Le pizzelle filanti, i panzerotti o le polpette fatte con carne di cavallo con pangrattato prezzemolo e aglio. Le file dei savesi erano sempre folte. Anni, anzi decenni, che hanno segnato la puntualissima apertura prima delle luci dell’alba con la tardiva chiusura serale che quasi dava il cambio all’apertura della saracinesca alla levata del nuovo giorno. Il Bar Perdo era sempre lì. Spesso e volentieri i forestieri quando passavano da Sava per loro era quasi obbligatorio fermarsi al Bar Pedro o al panificio “La potenza” e prendere ciò che piaceva. Il Bar Pedro è stato una vera e propria istituzione locale. Tonino, pur con il cambio dei tempi in virtù di nuovi gusti generazionali, ha sempre mantenuto fede alla sua creatura: la puccia alla vampa, termine questo che veniva trasformato in “puccia all’ampa”, molto probabilmente dettato dalla fiamma che usciva dal forno a legna che vedeva ardere la legna di olivo.

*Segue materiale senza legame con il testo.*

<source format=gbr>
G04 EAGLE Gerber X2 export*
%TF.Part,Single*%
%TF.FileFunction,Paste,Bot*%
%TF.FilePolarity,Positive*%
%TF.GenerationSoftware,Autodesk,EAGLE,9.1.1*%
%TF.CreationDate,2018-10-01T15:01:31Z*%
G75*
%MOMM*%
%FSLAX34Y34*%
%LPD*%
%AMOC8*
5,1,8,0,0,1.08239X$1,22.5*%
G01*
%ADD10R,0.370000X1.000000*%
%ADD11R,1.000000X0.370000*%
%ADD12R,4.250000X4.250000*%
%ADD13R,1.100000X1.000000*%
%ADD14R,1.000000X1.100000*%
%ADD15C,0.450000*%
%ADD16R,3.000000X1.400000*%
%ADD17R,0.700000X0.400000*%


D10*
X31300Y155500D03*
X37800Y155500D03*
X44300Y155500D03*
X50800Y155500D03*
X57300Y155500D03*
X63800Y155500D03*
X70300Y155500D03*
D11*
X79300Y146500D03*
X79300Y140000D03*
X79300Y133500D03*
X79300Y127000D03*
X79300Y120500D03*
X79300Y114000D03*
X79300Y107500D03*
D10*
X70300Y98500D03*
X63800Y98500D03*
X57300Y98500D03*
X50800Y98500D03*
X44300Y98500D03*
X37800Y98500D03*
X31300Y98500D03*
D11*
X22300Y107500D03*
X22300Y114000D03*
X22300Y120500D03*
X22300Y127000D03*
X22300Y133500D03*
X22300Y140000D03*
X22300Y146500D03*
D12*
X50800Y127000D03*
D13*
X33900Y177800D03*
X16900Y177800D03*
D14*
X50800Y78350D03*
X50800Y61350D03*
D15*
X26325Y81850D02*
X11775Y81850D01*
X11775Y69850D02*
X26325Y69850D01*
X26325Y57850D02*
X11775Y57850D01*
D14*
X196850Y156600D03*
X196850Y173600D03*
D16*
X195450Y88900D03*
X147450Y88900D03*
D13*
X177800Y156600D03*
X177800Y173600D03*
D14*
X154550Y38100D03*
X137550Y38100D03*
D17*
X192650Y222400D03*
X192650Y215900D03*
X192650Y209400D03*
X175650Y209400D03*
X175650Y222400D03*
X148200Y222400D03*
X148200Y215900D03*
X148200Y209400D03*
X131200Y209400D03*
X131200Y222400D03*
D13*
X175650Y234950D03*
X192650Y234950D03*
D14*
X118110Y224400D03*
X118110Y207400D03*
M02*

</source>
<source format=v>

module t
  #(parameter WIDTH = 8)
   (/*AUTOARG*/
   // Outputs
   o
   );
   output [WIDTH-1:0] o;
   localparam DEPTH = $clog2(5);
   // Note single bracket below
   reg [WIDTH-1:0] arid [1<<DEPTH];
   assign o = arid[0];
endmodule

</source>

Il Bar Pedro è stato crocevia di tanto a Sava: incontro di braccianti con i datori di lavoro per le nostre campagne. Culmine era il periodo delle vendemmie dove era per davvero difficile trovare braccianti per la classica giornata lavorativa. Braccianti con le loro sigarette “Nazionali” e la classica miscela bianca o nera. Bianca con caffè e anice. Nera, sempre con caffè, e San marzano. O compratori esterni di uve che trattavano l’acquisto di diversi quintali, e a volte anche di tonnellate, di uva appena vendemmiata.

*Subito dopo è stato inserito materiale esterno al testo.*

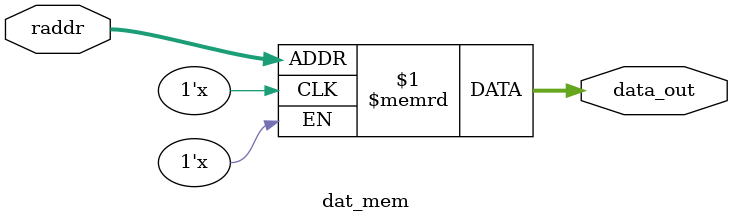
<source format=sv>
module dat_mem #(parameter W=8, byte_count=16)(
  input  [$clog2(byte_count)-1:0] raddr,     // read pointer
  output  [ W-1:0]                data_out
    );

// W bits wide [W-1:0] and byte_count registers deep 	 
logic [W-1:0] core[byte_count];	 

// also memory write address pointer (how many bits?),
//	read address pointer,
//  8-bit-wide data out,
// memory core contents
//   operands test bench provides to you
// [0]     = preamble length   (max 12 characters)
// [1]     = feedback taps in bits [4:0]   
// [2]     = LFSR starting state in bits [4:0]

// combinational reads 
assign data_out = core[raddr] ;	 

endmodule

</source>
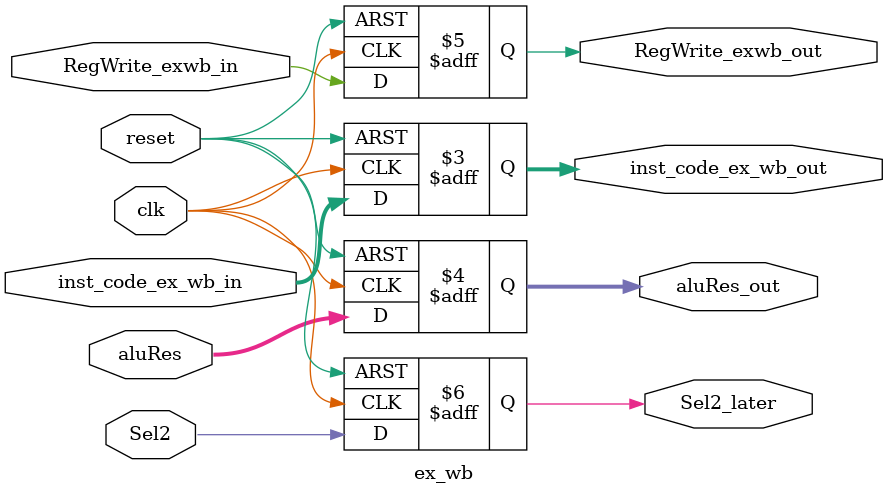
<source format=v>
module ex_wb(Sel2, RegWrite_exwb_in,clk,reset, aluRes,inst_code_ex_wb_in,aluRes_out,inst_code_ex_wb_out, RegWrite_exwb_out,Sel2_later);
input clk, reset;
input [7:0] aluRes;// PC_ex_j;
input [7:0]inst_code_ex_wb_in;
input RegWrite_exwb_in, Sel2;
output reg [7:0]inst_code_ex_wb_out;
output reg [7:0]aluRes_out;// PC_j;
output reg RegWrite_exwb_out;
output reg Sel2_later;
//output reg RegWrite, PCsrc;
always@(posedge clk, negedge reset)
begin
	if(reset == 0)
		begin
			inst_code_ex_wb_out <=0;
			aluRes_out <= 0;
			//PC_j <= 0;
			RegWrite_exwb_out <=0;
			Sel2_later <=0;
			//RegWrite <=0;
			//PCsrc <= 1;
		end
	else
		begin
			inst_code_ex_wb_out <= inst_code_ex_wb_in;
			aluRes_out <= aluRes;
			//PC_j <= PC_ex_j;
			RegWrite_exwb_out <= RegWrite_exwb_in;
			Sel2_later <= Sel2;
			/*if(inst_code_ex_wb_in[7:6]!=2'b11)
				begin
				RegWrite <=1;
				PCsrc <= 1;
				end
			else
				begin
				RegWrite <=0;
				PCsrc <= 0;
				end*/
		end

end
endmodule

</source>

Il Bar Pedro registrava tutto questo, ma in chiave economica. Tragici furono la fine degli anni ’80 con l’inizio degli anni ’90. Allora nel tarantino si accese lo scontro tra la ‘ndragheta calabrese, che vedeva come referente Antonio Modeo (detto il messicano) e la Sacra Corona Unita del mesagnese  Giuseppe Rogoli, questa ultima organizzazione criminale nata proprio per contrastare i primi tentativi di insediamento ‘ndranghetista nella Puglia. La nostra regione, o meglio il nostro Salento, veniva visto come terra di conquista da parte delle organizzazioni criminali. E da qui lo scontro portò decine di morti sul selciato e Sava, allora, dalla stampa locale veniva nominata “città di frontiera”. Spaccio di droga, contrabbando, estorsioni erano i temi che i criminali cominciavano a piantare nel nostro paese ma anche nei paesi limitrofi.

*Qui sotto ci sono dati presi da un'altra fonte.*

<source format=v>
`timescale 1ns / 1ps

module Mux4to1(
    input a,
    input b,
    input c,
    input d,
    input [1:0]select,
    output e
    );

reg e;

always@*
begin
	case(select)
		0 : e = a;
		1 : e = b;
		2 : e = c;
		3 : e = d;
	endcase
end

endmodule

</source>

Anche Sava registrò allora i morti per regolamento di conti di stampo camorristico. Fu il 33enne Paolo Cantarone, sorvegliato speciale di polizia, il primo a cadere sotto i pallettoni di un fucile a canne mozze nel Bar Pedro. Seguirono, in altri luoghi del paese, le morti dei savesi Angelo De paolis,  Raffaele Malandrino, Fernando De muro anche loro colpiti dal fucile a canne mozze. Erano anni brutti, per davvero. Troppa paura in giro per il paese, specie nel primo pomeriggio quando calavano facce nuove e per nulla rassicuranti. E in quelle ore il paese sembrava assente.

E il Bar Pedro era sempre lì. Con le sue pucce e le sue prelibatezze quasi a voler dire che la vita va avanti lo stesso. Sul suo marciapiede c’erano i soggetti che hanno fatto parte della storia del nostro paese: braccianti, muratori, sottoproletari urbani e suburbani e anche facce simpatiche che, a volte, li invidiavamo per quella loro calma nel vederli stare lì fermi e immobili. Andando ai giorni nostri, ma per l’esattezza da qualche mese a questa parte, circolava la voce che era in vendita il Bar Pedro.

Voce questa che prendeva consistenza. Il buon Tonino senz’altro si sarà stancato, comprensibilissimo questo, e dopo aver dato 50 anni della sua vita a questa attività commerciale ha pensato bene che era ora di dedicarsi alla sua salute. Giustissimo questo. Smontate le insegne, smantellato l’arredo intero e questo ci fa capire che il Bar Pedro è nato ed è morto, commercialmente parlando, con Antonio Lomartire.

Ciao Tonino, buon tutto. Ma buone le tue straordinarie pucce e, su tutto, quelle meravigliose polpette saporitissime di carne di cavallo con gli aromi marcati di prezzemolo e aglio non le scorderemo mai.